Does Viagra raise or lower blood pressure?

Viagra lowers blood pressure mildly as a vasodilator. This is usually harmless in healthy men but is why it must never be combined with nitrates.

Does Viagra raise or lower blood pressure? Viagra lowers blood pressure, mildly, as part of how it works. This is usually a small and harmless effect in healthy men, but it is the key reason why Viagra interacts dangerously with certain other medicines and must be used with care in some heart conditions. Understanding this effect explains many of the safety rules around the drug.

Why Viagra lowers blood pressure

Viagra's active ingredient, sildenafil, is a vasodilator: it relaxes blood vessels to improve blood flow to the penis. Because this vessel-relaxing effect is not entirely confined to one area, it also produces a small, general fall in blood pressure throughout the body. In most healthy men this drop is mild and causes no problems, and it passes as the medicine wears off.

The mild effect in healthy men

For a man without cardiovascular problems, the blood-pressure-lowering effect of a standard dose of Viagra is modest. Occasionally it may cause a brief feeling of light-headedness or dizziness, especially on standing up quickly, but it is generally well tolerated. This is simply the flip side of the medicine's vasodilating action, and not a cause for alarm in itself.

Why it matters: dangerous combinations

The blood-pressure effect becomes important when Viagra is combined with other drugs that also lower blood pressure. The most dangerous of these are nitrates, which together with sildenafil can cause a sudden, severe and potentially life-threatening fall in blood pressure — an absolute contraindication. Caution is also needed with alpha-blockers and with some blood pressure medicines, as covered in whether Viagra can be taken with blood pressure medication.

Using it safely

Because of these effects, Viagra is prescription-only, and a doctor checks your blood pressure, heart health and other medicines before prescribing it. If you have low blood pressure or a heart condition, this assessment is especially important.
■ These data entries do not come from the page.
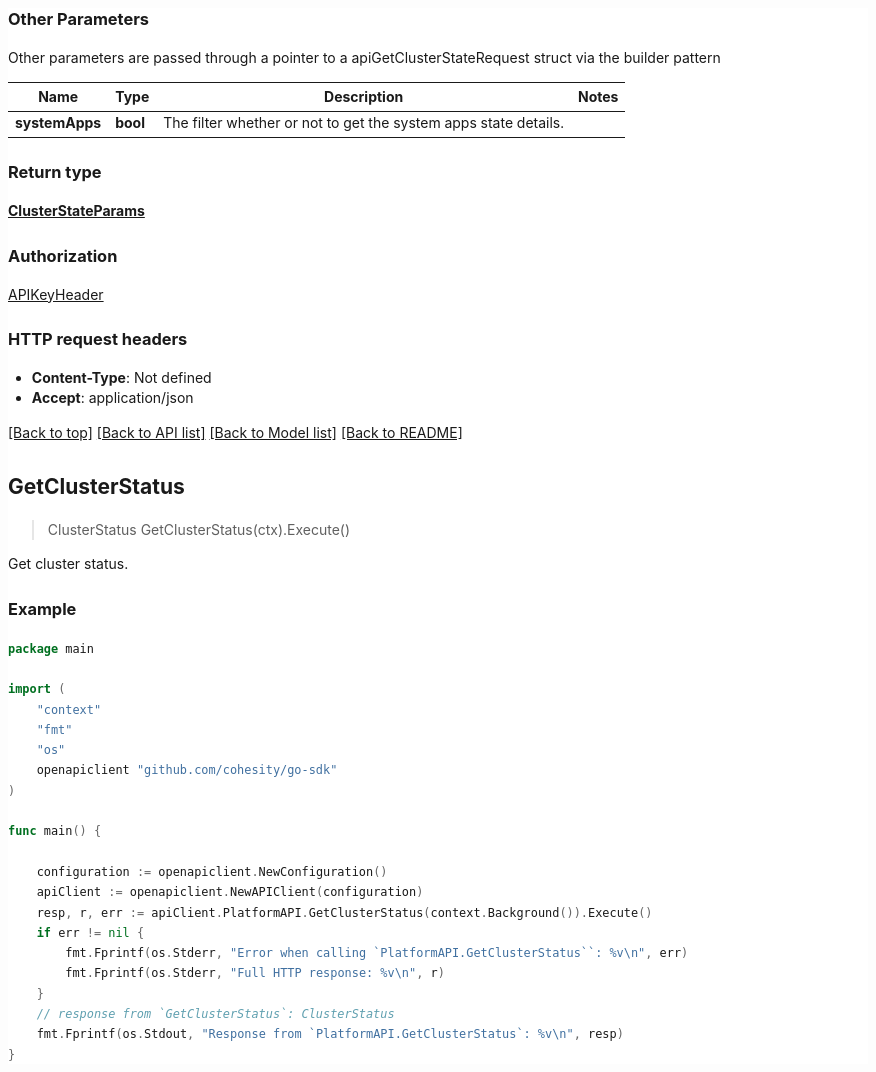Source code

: 

### Other Parameters

Other parameters are passed through a pointer to a apiGetClusterStateRequest struct via the builder pattern


Name | Type | Description  | Notes
------------- | ------------- | ------------- | -------------
 **systemApps** | **bool** | The filter whether or not to get the system apps state details. | 

### Return type

[**ClusterStateParams**](ClusterStateParams.md)

### Authorization

[APIKeyHeader](../README.md#APIKeyHeader)

### HTTP request headers

- **Content-Type**: Not defined
- **Accept**: application/json

[[Back to top]](#) [[Back to API list]](../README.md#documentation-for-api-endpoints)
[[Back to Model list]](../README.md#documentation-for-models)
[[Back to README]](../README.md)


## GetClusterStatus

> ClusterStatus GetClusterStatus(ctx).Execute()

Get cluster status.



### Example

```go
package main

import (
	"context"
	"fmt"
	"os"
	openapiclient "github.com/cohesity/go-sdk"
)

func main() {

	configuration := openapiclient.NewConfiguration()
	apiClient := openapiclient.NewAPIClient(configuration)
	resp, r, err := apiClient.PlatformAPI.GetClusterStatus(context.Background()).Execute()
	if err != nil {
		fmt.Fprintf(os.Stderr, "Error when calling `PlatformAPI.GetClusterStatus``: %v\n", err)
		fmt.Fprintf(os.Stderr, "Full HTTP response: %v\n", r)
	}
	// response from `GetClusterStatus`: ClusterStatus
	fmt.Fprintf(os.Stdout, "Response from `PlatformAPI.GetClusterStatus`: %v\n", resp)
}
```
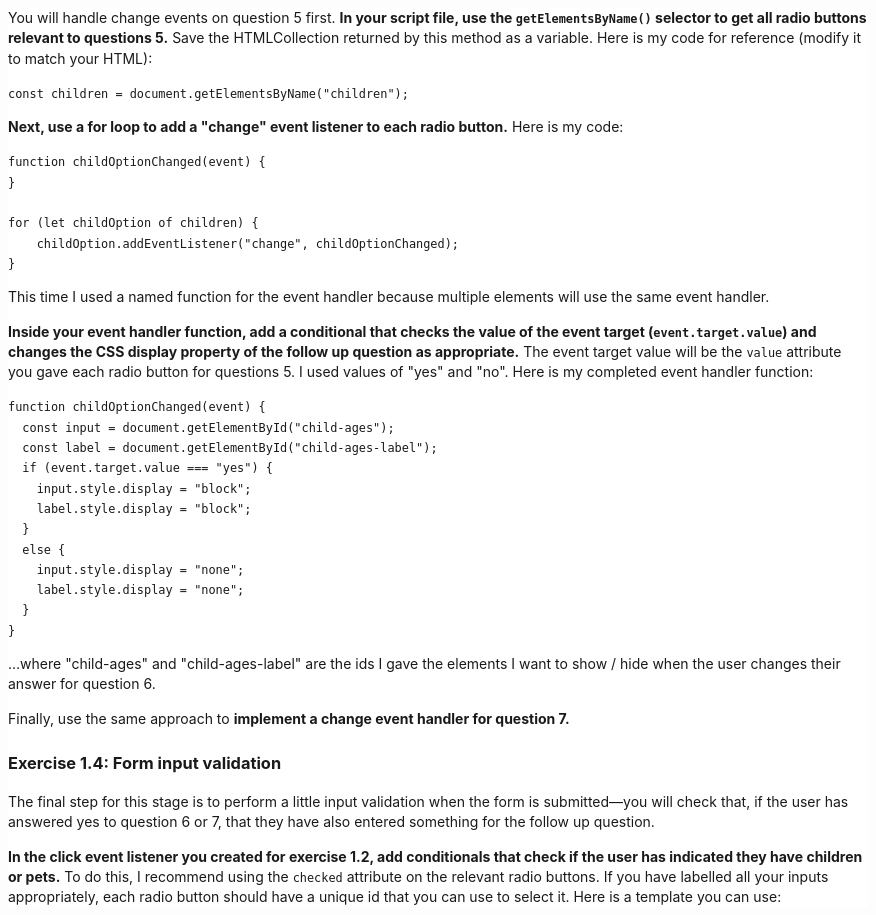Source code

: You will handle change events on question 5 first. **In your script file, use the `getElementsByName()` selector to get all radio buttons relevant to questions 5.** Save the HTMLCollection returned by this method as a variable. Here is my code for reference (modify it to match your HTML):

```
const children = document.getElementsByName("children");
```

**Next, use a for loop to add a "change" event listener to each radio button.** Here is my code:

```
function childOptionChanged(event) {
}

for (let childOption of children) {
    childOption.addEventListener("change", childOptionChanged);
}
```

This time I used a named function for the event handler because multiple elements will use the same event handler.

**Inside your event handler function, add a conditional that checks the value of the event target (`event.target.value`) and changes the CSS display property of the follow up question as appropriate.** The event target value will be the `value` attribute you gave each radio button for questions 5. I used values of "yes" and "no". Here is my completed event handler function:

```
function childOptionChanged(event) {
  const input = document.getElementById("child-ages");
  const label = document.getElementById("child-ages-label");
  if (event.target.value === "yes") {
    input.style.display = "block";
    label.style.display = "block";
  }
  else {
    input.style.display = "none";
    label.style.display = "none";
  }
}
```

…where "child-ages" and "child-ages-label" are the ids I gave the elements I want to show / hide when the user changes their answer for question 6.

Finally, use the same approach to **implement a change event handler for question 7.**

### Exercise 1.4: Form input validation

The final step for this stage is to perform a little input validation when the form is submitted—you will check that, if the user has answered yes to question 6 or 7, that they have also entered something for the follow up question.

**In the click event listener you created for exercise 1.2, add conditionals that check if the user has indicated they have children or pets.** To do this, I recommend using the `checked` attribute on the relevant radio buttons. If you have labelled all your inputs appropriately, each radio button should have a unique id that you can use to select it. Here is a template you can use:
For related questions, see whether Tylenol can be taken with sildenafil and the difference between 50mg and 100mg Viagra. More guides are in the male potency and erectile dysfunction section.

Frequently asked questions

Does Viagra raise or lower blood pressure?
It lowers it mildly, as part of its vasodilating action. In healthy men this is usually small and harmless.
Is the effect dangerous?
Not by itself in healthy men, but it becomes dangerous combined with nitrates, and needs care with some other blood-pressure drugs.
Who should be careful?
People with low blood pressure or heart conditions, and anyone taking nitrates or alpha-blockers — hence the need for a prescription.